[Dataset entries]
▶

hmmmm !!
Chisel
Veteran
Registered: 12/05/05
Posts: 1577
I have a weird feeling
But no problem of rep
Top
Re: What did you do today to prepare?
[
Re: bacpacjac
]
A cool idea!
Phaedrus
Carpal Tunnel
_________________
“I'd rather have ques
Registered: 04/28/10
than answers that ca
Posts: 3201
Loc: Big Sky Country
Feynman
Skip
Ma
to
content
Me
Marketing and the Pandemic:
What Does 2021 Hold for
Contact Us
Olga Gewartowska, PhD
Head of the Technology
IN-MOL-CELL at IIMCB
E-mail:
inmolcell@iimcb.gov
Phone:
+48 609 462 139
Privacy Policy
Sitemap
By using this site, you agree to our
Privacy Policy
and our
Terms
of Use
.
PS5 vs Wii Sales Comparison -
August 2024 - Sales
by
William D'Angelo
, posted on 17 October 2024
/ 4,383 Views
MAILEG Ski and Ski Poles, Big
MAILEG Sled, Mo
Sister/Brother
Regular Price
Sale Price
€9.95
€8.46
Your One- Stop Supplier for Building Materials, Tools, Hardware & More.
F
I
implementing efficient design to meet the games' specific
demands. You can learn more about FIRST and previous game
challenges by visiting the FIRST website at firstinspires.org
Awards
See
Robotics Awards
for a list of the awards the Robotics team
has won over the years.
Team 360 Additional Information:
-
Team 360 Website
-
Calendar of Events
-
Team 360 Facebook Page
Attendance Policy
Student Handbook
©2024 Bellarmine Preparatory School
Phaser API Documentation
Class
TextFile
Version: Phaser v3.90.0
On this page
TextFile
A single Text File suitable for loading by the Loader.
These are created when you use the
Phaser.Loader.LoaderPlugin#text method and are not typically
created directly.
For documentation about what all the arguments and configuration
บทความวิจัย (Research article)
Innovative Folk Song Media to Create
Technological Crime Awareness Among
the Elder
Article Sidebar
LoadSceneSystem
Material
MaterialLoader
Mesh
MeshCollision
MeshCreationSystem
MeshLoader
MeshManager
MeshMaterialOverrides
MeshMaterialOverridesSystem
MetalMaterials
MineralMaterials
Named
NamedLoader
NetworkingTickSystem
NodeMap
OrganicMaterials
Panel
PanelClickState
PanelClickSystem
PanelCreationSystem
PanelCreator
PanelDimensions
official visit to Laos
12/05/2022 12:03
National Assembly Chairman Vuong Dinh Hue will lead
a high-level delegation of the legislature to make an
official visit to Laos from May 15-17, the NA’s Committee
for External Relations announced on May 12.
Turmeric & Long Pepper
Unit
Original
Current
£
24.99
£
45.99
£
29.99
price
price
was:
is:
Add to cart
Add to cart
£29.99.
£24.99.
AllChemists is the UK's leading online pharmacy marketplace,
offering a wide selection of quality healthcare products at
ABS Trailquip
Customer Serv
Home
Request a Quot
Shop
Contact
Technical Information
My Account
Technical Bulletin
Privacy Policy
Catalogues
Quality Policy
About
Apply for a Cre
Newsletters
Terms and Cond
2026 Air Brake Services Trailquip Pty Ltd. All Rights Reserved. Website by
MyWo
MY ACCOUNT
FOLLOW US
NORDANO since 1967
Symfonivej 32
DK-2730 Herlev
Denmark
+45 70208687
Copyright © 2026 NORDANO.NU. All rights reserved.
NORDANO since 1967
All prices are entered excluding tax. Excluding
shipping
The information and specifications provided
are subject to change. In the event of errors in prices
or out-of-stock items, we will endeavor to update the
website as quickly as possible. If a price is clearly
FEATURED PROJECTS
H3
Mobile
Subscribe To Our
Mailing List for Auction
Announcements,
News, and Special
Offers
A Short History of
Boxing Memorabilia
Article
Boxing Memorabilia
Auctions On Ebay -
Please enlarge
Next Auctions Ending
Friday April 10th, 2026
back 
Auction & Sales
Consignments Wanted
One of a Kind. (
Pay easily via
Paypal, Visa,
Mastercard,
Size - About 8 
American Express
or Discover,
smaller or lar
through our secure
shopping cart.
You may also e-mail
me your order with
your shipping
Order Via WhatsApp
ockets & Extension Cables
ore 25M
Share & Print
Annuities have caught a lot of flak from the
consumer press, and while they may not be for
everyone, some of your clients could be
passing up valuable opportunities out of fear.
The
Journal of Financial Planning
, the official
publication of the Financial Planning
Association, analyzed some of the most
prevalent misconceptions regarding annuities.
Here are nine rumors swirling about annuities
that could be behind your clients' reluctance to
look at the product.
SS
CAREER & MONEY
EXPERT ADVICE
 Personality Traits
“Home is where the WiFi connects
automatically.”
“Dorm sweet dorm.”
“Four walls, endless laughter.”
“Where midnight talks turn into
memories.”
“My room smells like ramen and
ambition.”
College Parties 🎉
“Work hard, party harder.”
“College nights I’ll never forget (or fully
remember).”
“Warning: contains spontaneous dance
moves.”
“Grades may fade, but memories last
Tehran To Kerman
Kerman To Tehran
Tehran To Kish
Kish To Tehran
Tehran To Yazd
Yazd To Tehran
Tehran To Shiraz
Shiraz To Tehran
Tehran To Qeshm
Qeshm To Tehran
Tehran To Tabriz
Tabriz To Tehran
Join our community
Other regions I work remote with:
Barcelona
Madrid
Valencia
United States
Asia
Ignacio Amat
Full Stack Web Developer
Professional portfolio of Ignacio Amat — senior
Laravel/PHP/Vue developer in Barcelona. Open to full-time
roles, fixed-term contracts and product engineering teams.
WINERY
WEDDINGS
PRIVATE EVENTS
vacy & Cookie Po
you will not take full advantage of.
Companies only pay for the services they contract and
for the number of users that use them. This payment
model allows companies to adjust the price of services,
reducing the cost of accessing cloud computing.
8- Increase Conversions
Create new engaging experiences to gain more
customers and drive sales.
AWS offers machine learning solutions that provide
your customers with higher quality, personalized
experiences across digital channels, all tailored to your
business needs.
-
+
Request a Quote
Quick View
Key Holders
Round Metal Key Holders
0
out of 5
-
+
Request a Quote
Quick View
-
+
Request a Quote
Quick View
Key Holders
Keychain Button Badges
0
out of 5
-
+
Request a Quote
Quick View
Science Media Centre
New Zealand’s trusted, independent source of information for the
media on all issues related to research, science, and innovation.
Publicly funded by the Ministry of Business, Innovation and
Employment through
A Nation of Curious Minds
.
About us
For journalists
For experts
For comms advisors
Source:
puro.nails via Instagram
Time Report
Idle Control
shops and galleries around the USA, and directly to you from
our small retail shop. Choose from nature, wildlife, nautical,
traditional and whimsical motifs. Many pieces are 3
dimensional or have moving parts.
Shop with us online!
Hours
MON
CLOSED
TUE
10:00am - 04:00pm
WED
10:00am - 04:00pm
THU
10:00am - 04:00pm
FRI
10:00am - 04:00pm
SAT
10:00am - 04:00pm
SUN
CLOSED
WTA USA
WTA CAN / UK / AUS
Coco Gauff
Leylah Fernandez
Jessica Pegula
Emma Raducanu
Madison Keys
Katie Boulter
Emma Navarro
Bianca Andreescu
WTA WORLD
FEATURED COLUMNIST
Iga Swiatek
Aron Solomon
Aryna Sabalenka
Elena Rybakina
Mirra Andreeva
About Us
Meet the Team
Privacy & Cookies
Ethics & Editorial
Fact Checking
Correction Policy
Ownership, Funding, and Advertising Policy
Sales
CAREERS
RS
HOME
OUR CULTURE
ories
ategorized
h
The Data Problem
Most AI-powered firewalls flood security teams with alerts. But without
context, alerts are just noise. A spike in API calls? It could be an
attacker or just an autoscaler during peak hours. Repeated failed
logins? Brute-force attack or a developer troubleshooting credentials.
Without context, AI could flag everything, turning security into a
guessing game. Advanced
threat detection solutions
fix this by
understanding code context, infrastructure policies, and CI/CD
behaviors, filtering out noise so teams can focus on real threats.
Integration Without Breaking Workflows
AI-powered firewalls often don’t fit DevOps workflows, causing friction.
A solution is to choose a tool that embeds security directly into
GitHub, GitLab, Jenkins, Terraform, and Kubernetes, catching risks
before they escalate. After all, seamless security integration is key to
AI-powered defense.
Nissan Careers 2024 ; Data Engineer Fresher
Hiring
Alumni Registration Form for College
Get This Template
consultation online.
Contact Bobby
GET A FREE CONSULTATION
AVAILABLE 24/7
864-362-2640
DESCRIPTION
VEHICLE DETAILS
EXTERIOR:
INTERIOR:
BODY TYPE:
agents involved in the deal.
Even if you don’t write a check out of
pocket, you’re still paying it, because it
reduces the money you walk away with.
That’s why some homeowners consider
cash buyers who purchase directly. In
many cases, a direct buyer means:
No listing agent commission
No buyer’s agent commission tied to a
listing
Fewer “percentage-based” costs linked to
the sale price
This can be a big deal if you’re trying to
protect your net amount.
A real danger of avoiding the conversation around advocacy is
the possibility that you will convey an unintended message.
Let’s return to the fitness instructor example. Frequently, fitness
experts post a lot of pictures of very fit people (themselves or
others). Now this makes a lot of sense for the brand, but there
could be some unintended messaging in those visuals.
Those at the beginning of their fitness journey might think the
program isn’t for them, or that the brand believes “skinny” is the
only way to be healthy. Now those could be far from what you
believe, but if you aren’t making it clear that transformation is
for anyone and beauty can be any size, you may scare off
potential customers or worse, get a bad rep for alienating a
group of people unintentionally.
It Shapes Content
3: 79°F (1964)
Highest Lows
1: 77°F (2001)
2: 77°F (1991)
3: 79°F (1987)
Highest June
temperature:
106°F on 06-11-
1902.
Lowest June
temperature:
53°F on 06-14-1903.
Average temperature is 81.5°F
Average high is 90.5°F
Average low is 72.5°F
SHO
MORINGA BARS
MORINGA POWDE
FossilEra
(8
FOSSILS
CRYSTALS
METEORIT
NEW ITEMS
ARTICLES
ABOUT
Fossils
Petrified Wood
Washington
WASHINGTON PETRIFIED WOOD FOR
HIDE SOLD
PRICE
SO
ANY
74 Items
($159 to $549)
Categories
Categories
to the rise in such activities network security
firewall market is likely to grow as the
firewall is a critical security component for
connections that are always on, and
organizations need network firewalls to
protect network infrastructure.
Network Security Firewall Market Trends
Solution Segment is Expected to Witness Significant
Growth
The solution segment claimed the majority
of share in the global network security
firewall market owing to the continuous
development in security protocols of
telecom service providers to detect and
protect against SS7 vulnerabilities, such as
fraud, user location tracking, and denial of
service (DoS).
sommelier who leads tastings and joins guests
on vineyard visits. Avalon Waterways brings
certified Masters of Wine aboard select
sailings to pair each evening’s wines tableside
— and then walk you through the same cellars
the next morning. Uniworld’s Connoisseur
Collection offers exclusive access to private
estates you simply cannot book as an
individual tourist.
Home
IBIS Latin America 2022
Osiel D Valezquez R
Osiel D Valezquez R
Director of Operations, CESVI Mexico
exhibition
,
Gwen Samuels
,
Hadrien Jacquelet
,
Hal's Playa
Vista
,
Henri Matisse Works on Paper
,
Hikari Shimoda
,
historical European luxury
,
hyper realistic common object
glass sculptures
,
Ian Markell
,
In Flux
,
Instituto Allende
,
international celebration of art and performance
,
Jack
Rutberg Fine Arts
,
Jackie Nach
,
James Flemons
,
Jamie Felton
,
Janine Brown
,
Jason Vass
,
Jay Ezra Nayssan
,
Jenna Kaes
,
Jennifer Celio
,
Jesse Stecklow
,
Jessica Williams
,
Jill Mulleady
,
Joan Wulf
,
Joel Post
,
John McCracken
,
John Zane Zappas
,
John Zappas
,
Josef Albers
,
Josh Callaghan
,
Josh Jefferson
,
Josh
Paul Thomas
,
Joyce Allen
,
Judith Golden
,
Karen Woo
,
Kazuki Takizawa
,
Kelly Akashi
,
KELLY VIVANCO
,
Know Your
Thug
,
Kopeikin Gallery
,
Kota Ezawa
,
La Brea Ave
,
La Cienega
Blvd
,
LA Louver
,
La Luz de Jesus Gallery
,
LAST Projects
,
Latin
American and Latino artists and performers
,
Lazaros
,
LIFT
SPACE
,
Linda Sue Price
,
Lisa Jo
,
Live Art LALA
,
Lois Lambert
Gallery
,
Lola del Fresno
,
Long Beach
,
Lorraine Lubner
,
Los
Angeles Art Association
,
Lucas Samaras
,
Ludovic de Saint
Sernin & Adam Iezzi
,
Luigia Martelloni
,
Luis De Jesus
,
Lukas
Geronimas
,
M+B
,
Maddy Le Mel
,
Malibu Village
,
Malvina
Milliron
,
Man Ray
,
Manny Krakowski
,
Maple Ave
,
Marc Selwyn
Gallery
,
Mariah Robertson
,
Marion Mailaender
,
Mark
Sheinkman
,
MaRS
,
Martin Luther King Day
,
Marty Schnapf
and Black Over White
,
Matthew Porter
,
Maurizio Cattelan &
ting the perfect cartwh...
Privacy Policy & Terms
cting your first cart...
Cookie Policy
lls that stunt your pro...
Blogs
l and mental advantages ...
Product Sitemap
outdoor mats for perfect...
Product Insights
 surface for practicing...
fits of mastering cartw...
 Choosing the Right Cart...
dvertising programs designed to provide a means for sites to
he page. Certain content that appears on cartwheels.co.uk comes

◀

Which lines in the records above contain the string "perfect"? Report each of those lines in full, and treat uppercase and lowercase as different.

ting the perfect cartwh...
outdoor mats for perfect...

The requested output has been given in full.